Since China still embraces the doctrine of absolute sovereign immunity, there is no investor–state case against other states registered at the local courts.

iii OUTLOOK AND CONCLUSIONS

The PRC courts are making great efforts to address a number of perceived problems in China's arbitration regime in order to meet the high expectations of users. The streamlining of the report and review system, a key feature of the arbitration regime, is to greatly enhance the efficiency, consistency and legitimacy of arbitration in China; the new enforcement rules are expected to strengthen the execution of awards and reduce uncertainty; and the establishment of the international commercial courts is more likely to enhance than undermine the use of arbitration in China.

Importantly, the Standing Committee of the National People's Congress has added the amendment of the Arbitration Law into its legislative plan.

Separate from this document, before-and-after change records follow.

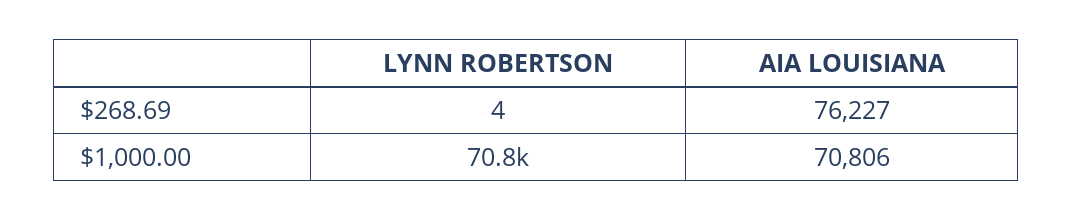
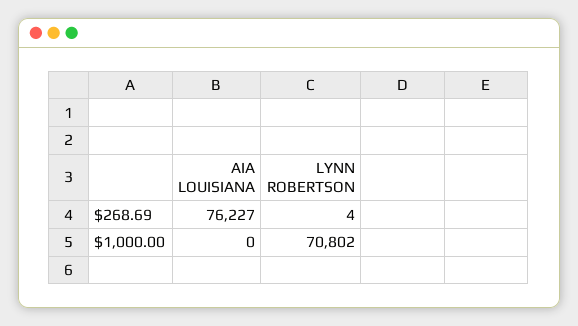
  {
    "LYNN ROBERTSON": {
      "$268.69": 4,
      "$1,000.00": 70802
    },
    "AIA LOUISIANA": {
      "$268.69": 76227,
-     "$1,000.00": 70806
+     "$1,000.00": 0
    }
  }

The arbitration community in China is optimistic that the reform of the country's arbitration law and practice are on the right track.


Footnotes

1 Hu Ke and Fang Ye are partners at Jingtian & Gongcheng.

2 Also known as the simultaneous arbitration or synchronised mediation-confirmation arbitration.

3 The members of the first group of the expert committee are Zhang Yuejiao, Huang Jin, Wang Liming, Shen Sibao, Lu Song, Shan Wenhua, Wan Meng, Liu Jingdong, Shi Jingxia, Wang Guiguo, Philip Yang, Rimsky Yuen, Fuldien Li, Jingzhou Tao, Albert Jan van den berg, Anna P Mantakou, Anselmo Reyes, David Unterhalter, Donald Francis Donovan, Emmanuel Gaillard, Gabrielle Kaufmann-Kohler, Gary Born, George A Bermann, Hi-Taek Shin, James Spigelman, Nayla Comair-Obeid, Neil Kaplan, Peter Malanczuk, Susan Finder, William Blair and Vladimir I Kurilov.

4 Hela Schwarz v. China (ICSID case No. ARB/17/19.